§ **What needs to be done**: The records that follow must be reproduced in full, with every picture excluded.

§ **Keypoint coordinate data**:
____
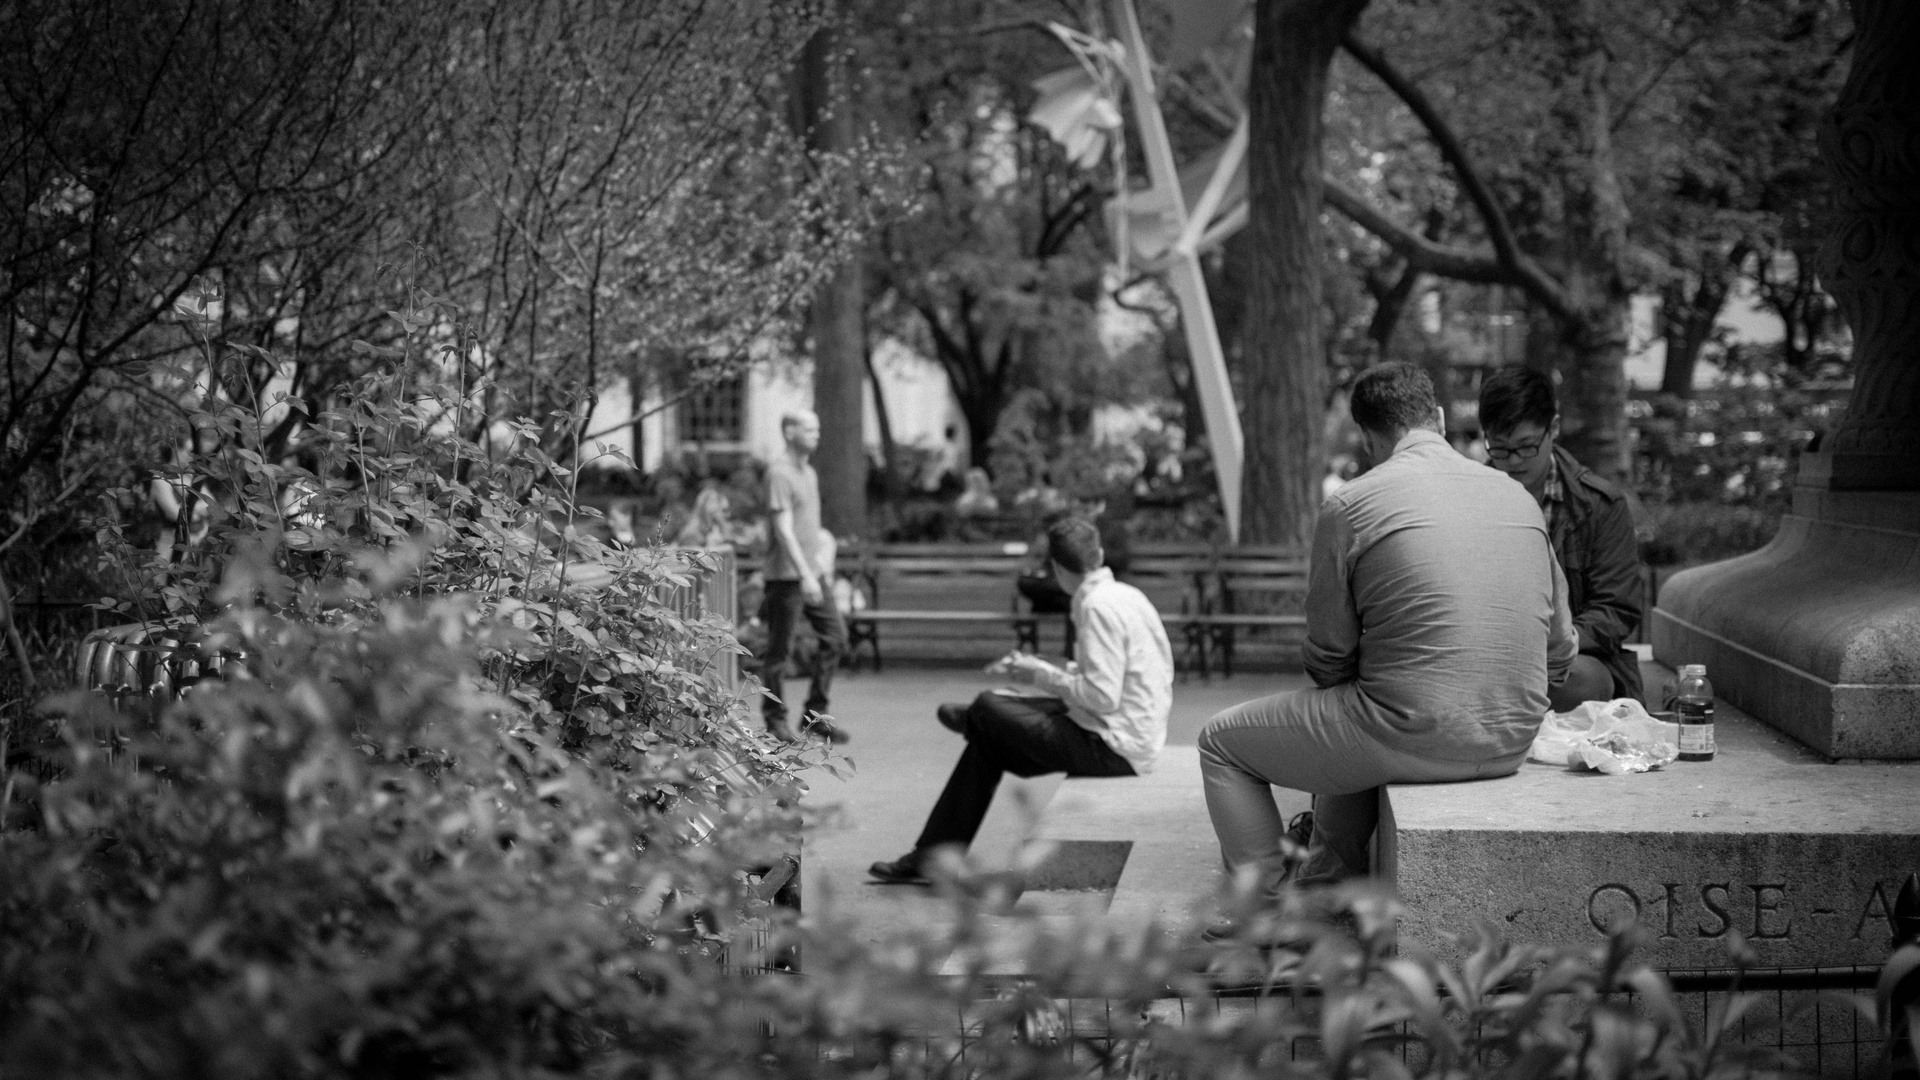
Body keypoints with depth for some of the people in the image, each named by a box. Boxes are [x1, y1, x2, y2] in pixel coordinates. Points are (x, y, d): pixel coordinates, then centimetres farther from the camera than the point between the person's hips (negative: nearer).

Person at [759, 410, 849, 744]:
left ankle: (815, 714, 12)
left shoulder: (808, 471, 16)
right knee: (779, 649, 0)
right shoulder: (779, 472, -13)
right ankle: (775, 720, 10)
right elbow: (783, 529, -20)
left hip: (812, 573, 9)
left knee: (835, 635, 5)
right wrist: (805, 574, -25)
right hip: (786, 575, -9)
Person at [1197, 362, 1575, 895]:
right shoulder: (1519, 496, 8)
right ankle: (1322, 884, 40)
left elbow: (1328, 658, -2)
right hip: (1511, 745, 7)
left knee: (1222, 742, 14)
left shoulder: (1350, 505, -7)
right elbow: (1559, 654, 12)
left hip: (1412, 739, -6)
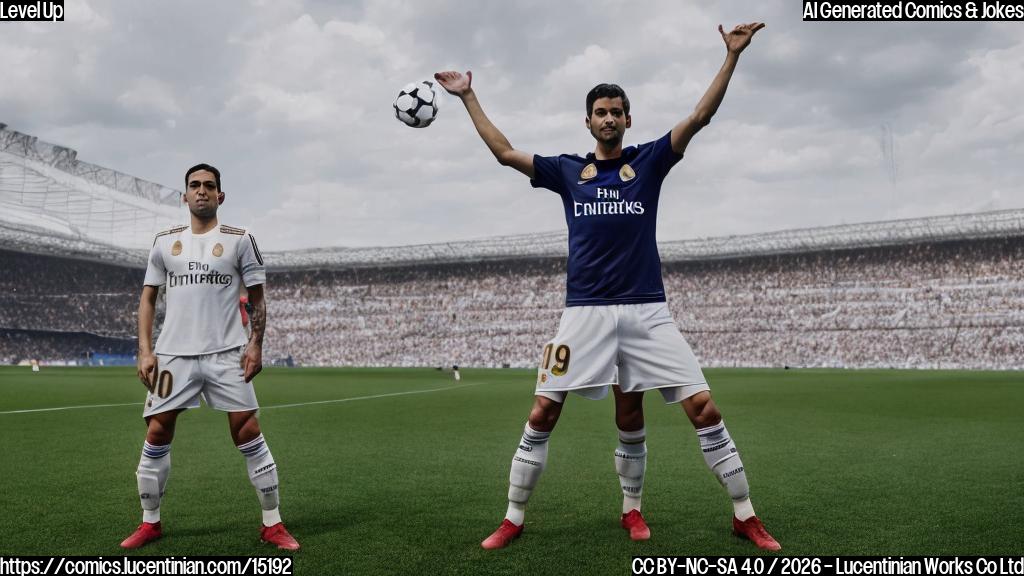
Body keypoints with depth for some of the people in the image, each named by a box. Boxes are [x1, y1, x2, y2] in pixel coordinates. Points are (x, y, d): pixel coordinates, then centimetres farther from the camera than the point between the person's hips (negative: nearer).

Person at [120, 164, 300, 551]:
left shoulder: (239, 240, 4)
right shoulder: (165, 242, 11)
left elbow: (257, 297, 6)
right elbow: (148, 298, 13)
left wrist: (255, 344, -6)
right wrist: (145, 350, 2)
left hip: (227, 355, -2)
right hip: (173, 354, 3)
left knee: (248, 434, -6)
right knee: (157, 435, 3)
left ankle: (272, 525, 3)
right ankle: (150, 523, 21)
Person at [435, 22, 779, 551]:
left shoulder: (648, 161, 8)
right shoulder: (567, 171, 11)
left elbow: (700, 116, 1)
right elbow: (505, 152, 14)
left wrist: (732, 55, -5)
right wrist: (468, 95, 16)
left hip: (646, 310, 0)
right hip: (585, 311, 1)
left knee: (703, 408, -5)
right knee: (541, 415, -3)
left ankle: (744, 516, 12)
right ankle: (513, 520, 13)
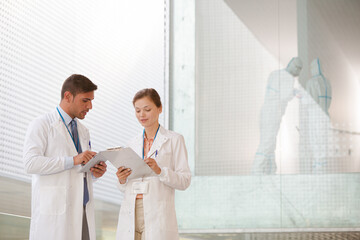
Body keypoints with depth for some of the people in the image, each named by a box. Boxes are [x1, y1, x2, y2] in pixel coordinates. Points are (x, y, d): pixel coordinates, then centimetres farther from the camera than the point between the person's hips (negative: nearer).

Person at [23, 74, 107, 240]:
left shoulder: (83, 131, 22)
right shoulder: (41, 125, -2)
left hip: (83, 209, 7)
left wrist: (94, 172, 4)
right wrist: (72, 160, -23)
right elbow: (31, 163, -16)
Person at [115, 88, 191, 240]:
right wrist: (122, 180, -3)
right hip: (130, 215, 4)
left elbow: (185, 180, -4)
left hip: (157, 216, -4)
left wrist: (159, 170, -19)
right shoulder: (133, 144, 16)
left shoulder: (174, 140, 3)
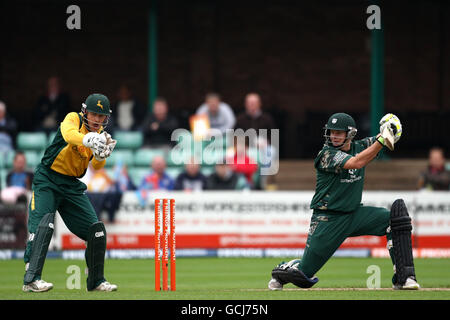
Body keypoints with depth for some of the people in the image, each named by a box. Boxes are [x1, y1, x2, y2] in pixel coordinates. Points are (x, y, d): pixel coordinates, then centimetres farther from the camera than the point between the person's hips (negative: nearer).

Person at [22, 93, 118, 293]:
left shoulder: (100, 134, 4)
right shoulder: (73, 119, -12)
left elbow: (97, 166, -9)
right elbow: (69, 135, -37)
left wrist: (101, 155, -32)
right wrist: (90, 139, -56)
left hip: (72, 186, 6)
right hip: (48, 180, -6)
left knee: (96, 230, 2)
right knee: (43, 224, -23)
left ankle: (96, 281, 15)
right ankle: (31, 279, -26)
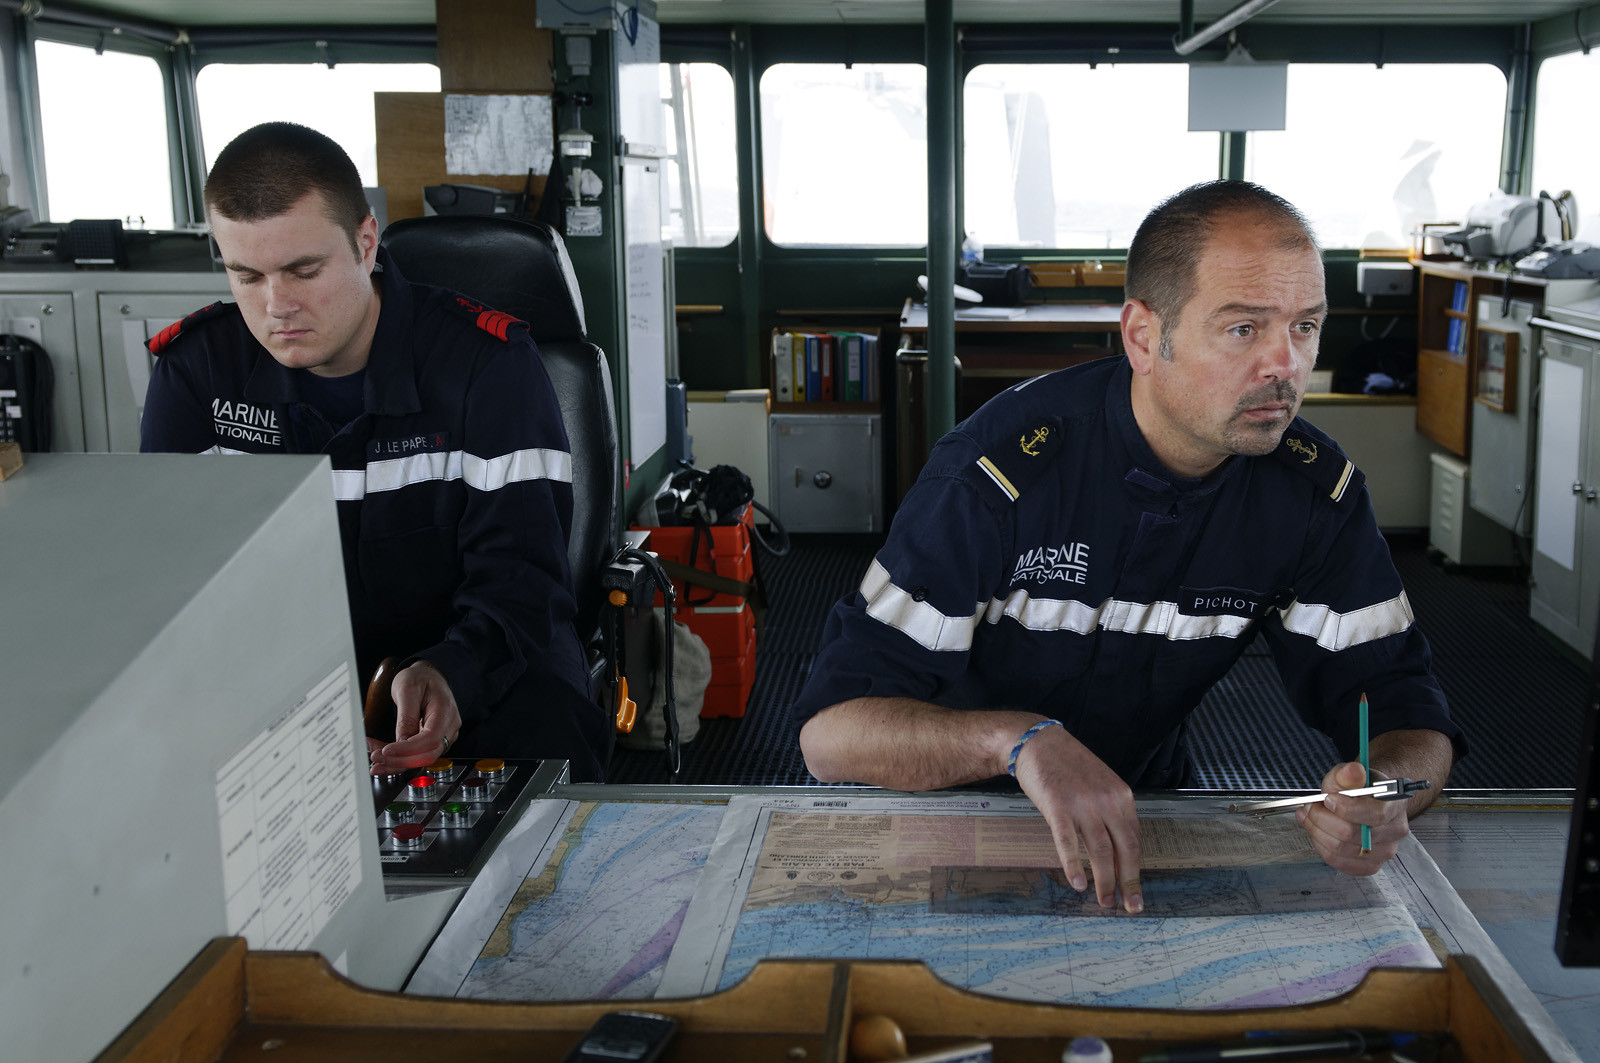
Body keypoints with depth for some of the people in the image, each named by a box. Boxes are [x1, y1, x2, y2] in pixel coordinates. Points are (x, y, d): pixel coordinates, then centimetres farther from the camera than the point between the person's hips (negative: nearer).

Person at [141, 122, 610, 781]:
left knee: (546, 737, -34)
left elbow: (520, 571, -15)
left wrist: (452, 674, -38)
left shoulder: (486, 361, -11)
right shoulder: (194, 368, -2)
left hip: (469, 659, -2)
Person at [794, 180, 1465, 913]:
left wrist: (1386, 790, -34)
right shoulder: (1004, 468, -26)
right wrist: (1018, 740, -47)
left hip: (1142, 808, 5)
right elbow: (832, 727, -28)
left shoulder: (1314, 489, -11)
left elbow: (1409, 713, -8)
____
§ **Written answer**:
Body keypoints with depth for some of the people in the image, each named by a box. Boxes are [x1, y1, x2, y2] in pixel coordinates. Points are (x, y, d): pixel coordinates, then centimetres farther from the camera than the point between the person's hips (negative: nearer).

Person at [759, 410, 849, 744]:
left ankle: (815, 714, 12)
left shoulder: (808, 471, 16)
right knee: (779, 649, 0)
right shoulder: (779, 472, -13)
right ankle: (775, 720, 10)
right elbow: (783, 529, -20)
left hip: (812, 573, 9)
left knee: (835, 635, 5)
right wrist: (805, 574, -25)
right hip: (786, 575, -9)
Person at [1197, 362, 1575, 895]:
right shoulder: (1519, 496, 8)
right ankle: (1322, 884, 40)
left elbow: (1328, 658, -2)
right hip: (1511, 745, 7)
left knee: (1222, 742, 14)
left shoulder: (1350, 505, -7)
right elbow: (1559, 654, 12)
left hip: (1412, 739, -6)
Body keypoints with depth for some of the people in the image, each named by a box. Boxes are [x1, y1, x2, y2] in pixel coordinates. Points are (x, y, d): pixel coordinates, then centimetres farther from the camera than the point between the person's hips (negative: nearer).

Person at [120, 164, 300, 551]:
left shoulder: (239, 240, 4)
right shoulder: (165, 242, 11)
left elbow: (257, 297, 6)
right elbow: (148, 298, 13)
left wrist: (255, 344, -6)
right wrist: (145, 350, 2)
left hip: (227, 355, -2)
right hip: (173, 354, 3)
left knee: (248, 434, -6)
right knee: (157, 435, 3)
left ankle: (272, 525, 3)
right ankle: (150, 523, 21)
Person at [435, 22, 779, 551]:
left shoulder: (648, 161, 8)
right shoulder: (567, 171, 11)
left elbow: (700, 116, 1)
right elbow: (505, 152, 14)
left wrist: (732, 55, -5)
right wrist: (468, 95, 16)
left hip: (646, 310, 0)
right hip: (585, 311, 1)
left knee: (703, 408, -5)
right knee: (541, 415, -3)
left ankle: (744, 516, 12)
right ankle: (513, 520, 13)
Body keypoints with depth for some of the people in the image, each named by a box. Boxes are [x1, y1, x2, y2] in pixel coordinates. Points are (x, y, d): pixel coordinates, then centimetres farther from the camera than the point between the person's hips (negative: nearer).

Person at [23, 74, 107, 240]:
left shoulder: (83, 131, 22)
right shoulder: (41, 125, -2)
left hip: (83, 209, 7)
left wrist: (94, 172, 4)
right wrist: (72, 160, -23)
right elbow: (31, 163, -16)
Person at [115, 88, 191, 240]:
right wrist: (122, 180, -3)
right hip: (130, 215, 4)
left elbow: (185, 180, -4)
left hip: (157, 216, -4)
left wrist: (159, 170, -19)
right shoulder: (133, 144, 16)
left shoulder: (174, 140, 3)
Body keypoints with depth for some of the people in the image, each named by a box. Boxes are [x1, y1, x2, y2] in pixel coordinates. Points are (x, y, d): pixel coordinates, then centimetres farther from the camera than the point between the person's hips (negative: nearer).

Person at [22, 93, 118, 293]:
left shoulder: (100, 134, 4)
right shoulder: (73, 119, -12)
left elbow: (97, 166, -9)
right elbow: (69, 135, -37)
left wrist: (101, 155, -32)
right wrist: (90, 139, -56)
left hip: (72, 186, 6)
right hip: (48, 180, -6)
left knee: (96, 230, 2)
right knee: (43, 224, -23)
left ankle: (96, 281, 15)
right ankle: (31, 279, -26)
Body keypoints with depth for some of the people in the image, each named by a box. Boxes are [x1, y1, x2, y2] in pixel coordinates. Points are (x, y, d): pixel coordinates, then centimetres farther from the camera than the point between the person's hips (negative: nearer).

Person at [141, 122, 610, 781]:
left knee: (546, 737, -34)
left elbow: (520, 571, -15)
left wrist: (452, 674, -38)
left shoulder: (486, 361, -11)
right shoulder: (194, 368, -2)
left hip: (469, 659, -2)
Person at [794, 180, 1465, 913]:
left wrist: (1386, 790, -34)
right shoulder: (1004, 468, -26)
right wrist: (1018, 740, -47)
left hip: (1142, 808, 5)
right elbow: (832, 727, -28)
left shoulder: (1314, 489, -11)
left elbow: (1409, 713, -8)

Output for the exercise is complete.